There are many things I adore about waking up early. For starters, it has helped me to discover more about myself, as I have the time to mull over how I’m processing life from day to day. I am able to journal through whatever it is that’s rolling around in my mind. I often wonder how I got so lucky to have what I do have, and sometimes I even think about how I go about getting ahead and being more and doing better. Not just how do I try harder at certain things, but how do I actually do them better. The whole emphasis being on “how”. How am I going to be intentional about today, and where and who am I going to turn to figure out these how-tos exactly? With having time to spare in the morning hours I am able to meditate on God’s word. I seek to know Him more bit by bit. I attempt to understand the mindsets of the people of those times in their rightful settings, and I do my best to glean from their experiences what I can.
Another charming aspect about mornings is the chance to be more than just my everyday tasks. This special daily occurrence allows me to enjoy a hobby I often hold so dear, writing in moments of tranquility. I love slow and easy times, taking everything all in and capturing it all on paper with words. Oh how painting a picture with words rather than lines of a drawing or painting is so comforting to me.

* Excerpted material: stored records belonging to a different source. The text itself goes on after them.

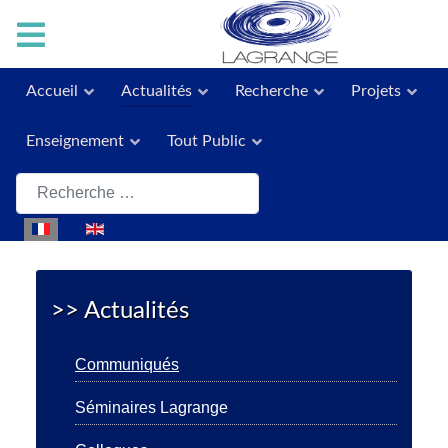
Accueil
Actualités
Recherche
Projets
Enseignement
Tout Public
Rechercher
Sélectionnez votre langue
>> Actualités
Communiqués
Séminaires Lagrange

Going back and reliving those moments as I read them from well-worn paper is somehow wondrous in my world.
With what I have drawn from God’s word, at the end of my morning in solitude I often gain the added benefit of maintaining a more calm and collected mindset. This added benefit naturally flows into how I interact with my family throughout the day. I am able to be more present and have an overall more positive approach. Much beauty can be found in waking up early, and over time I have grown to deeply appreciate the opportunities to experience such wonder.